Colorado Politics

BIDLACK | Let’s celebrate science — and common sense — for a change

Well, it’s Friday and so I’m guessing you may well be expecting a column on Judge Kavanaugh. And I think there are very important things to be said about this important nomination. But I’m not going to be the one to say them (Ed: yay!). Instead, I’m giving you a break from that Washington nightmare and instead I want to talk about an entirely different problem – radiation standards at the EPA, teachers, and the Nobel Prize in Physics. See how it all comes together? Not so much? (Ed: nope)

Let me explain.

There were three separate news stories reported this week that got me thinking. The first was the announcement of this year’s Nobel Prizes in physics. The trio of scientists that won this year’s honor worked on lasers in amazing ways that might one day help save your life. The trio included the oldest Nobel recipient at age 96, and the first woman to win the award in 55 years. Impressive stuff to be sure. The second story that caught my eye was the Colorado Politics story noting that this year’s election sees record numbers of teachers running for office across the nation. The final story, in the Gazette, reported on the EPA’s effort to ease radiation exposure limits for Americans. The Trump administration is using, the article reports, theories that were “dismissed by the great bulk of scientists.”

Which brings me to my main point today, are you ready? It’s pretty bold – Education is Good.

Which is why I am troubled by the Right’s ongoing battle against what they call elites, who are, very often, educated folks.

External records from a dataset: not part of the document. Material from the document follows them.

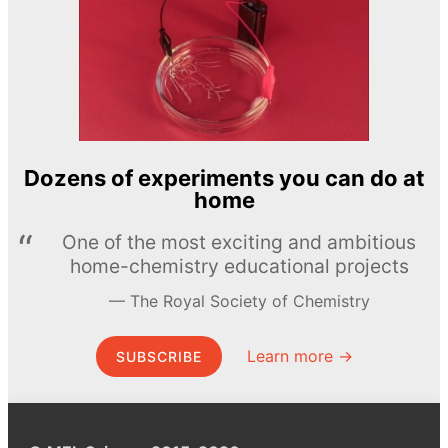
Dozens of experiments you can do at
home
One of the most exciting and ambitious
home-chemistry educational projects
The Royal Society of Chemistry
Learn more →
SUBSCRIBE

Indeed, while the fake “war on Christmas” gets attention every year, very little attention is paid to the efforts – not only of the Trump Administration, but of many GOPers nationwide – to diminish the perceived value of higher education.

Back when I was teaching political science at the Air Force Academy I routinely irritated my students by offering actual facts, such as the fact that one of the major outcomes of higher education – across the body of all students – is a distinct turn toward a more liberal perspective. Now my liberal friends argue that this is due to students becoming better informed and that this increase in understanding of the world leads naturally to a more liberal point of view. My conservative friends argue that the “liberalization effect” is not due to pesky things called facts but is because colleges and universities are filled with liberals, who brainwash their students. Your own political bias can help you decide who is right and who is wrong, but the fact remains that education makes you more liberal. So perhaps it isn’t surprising, though I find it troubling, that a Pew survey last year reported that a solid majority – 58 percent – of Republicans think that colleges and universities have a negative effect on the country.

Thus, the story on the EPA is either a celebration of common sense or an anti-science attack on elite scientists who claim that radiation is bad. The thing is, radiation is bad. Mr. Trump’s EPA even argued that loosening the radiation standards that help protect nuclear workers, oil and gas drillers, medical workers and more, the EPA was actually helping, because a little bit of radiation is good for you, like a bit of sunlight or exercise.

This is far from the only rollback of environmental standards Mr. Trump’s EPA has been engineering. They’ve made it legal to dump coal ash in streams again and has raised how much pollution powerplants can pump out of their smokestacks. They are also working to rescind the Clean Water Rule that prohibits industries from dumping waste – toxic and other – into streams and wetlands. Afterall, what have streams and wetlands done for me lately?

I’ve previously written on the dangers of anti-elitism, and how you probably do want an elite plumber or heart surgeon. And in the same edition of a single newspaper, we see a celebration of the power of scientific research by the new Nobel laureates, while also seeing an attempt by the EPA to make additional radiation exposure just another little perk for many Americans. I hope the third story, about teachers running for office in record numbers, is the most important of the three. I hope we can find a time, perhaps in a post-Trump era, when education is again celebrated, teachers are respected, and actual science dominates scientific decision-making. Fingers crossed.